** WORK INSTRUCTIONS **
Every entry must come back exactly as it was given.
== SUPPLIED MATERIAL
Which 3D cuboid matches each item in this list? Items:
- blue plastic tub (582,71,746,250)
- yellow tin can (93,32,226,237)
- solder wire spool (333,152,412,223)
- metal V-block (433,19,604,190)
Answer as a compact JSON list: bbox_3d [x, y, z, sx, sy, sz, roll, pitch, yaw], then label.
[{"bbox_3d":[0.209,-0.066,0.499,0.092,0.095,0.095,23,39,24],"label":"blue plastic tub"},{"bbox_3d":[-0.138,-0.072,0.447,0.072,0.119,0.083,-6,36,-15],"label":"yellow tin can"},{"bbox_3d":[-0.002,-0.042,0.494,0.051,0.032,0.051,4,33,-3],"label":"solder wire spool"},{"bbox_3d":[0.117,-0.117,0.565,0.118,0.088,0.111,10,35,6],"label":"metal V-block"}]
====
** OUTPUT **
Which 3D cuboid matches each item in this list? Items:
- blue plastic tub (582,71,746,250)
- yellow tin can (93,32,226,237)
- solder wire spool (333,152,412,223)
- metal V-block (433,19,604,190)
Answer as a compact JSON list: bbox_3d [x, y, z, sx, sy, sz, roll, pitch, yaw], then label.
[{"bbox_3d":[0.209,-0.066,0.499,0.092,0.095,0.095,23,39,24],"label":"blue plastic tub"},{"bbox_3d":[-0.138,-0.072,0.447,0.072,0.119,0.083,-6,36,-15],"label":"yellow tin can"},{"bbox_3d":[-0.002,-0.042,0.494,0.051,0.032,0.051,4,33,-3],"label":"solder wire spool"},{"bbox_3d":[0.117,-0.117,0.565,0.118,0.088,0.111,10,35,6],"label":"metal V-block"}]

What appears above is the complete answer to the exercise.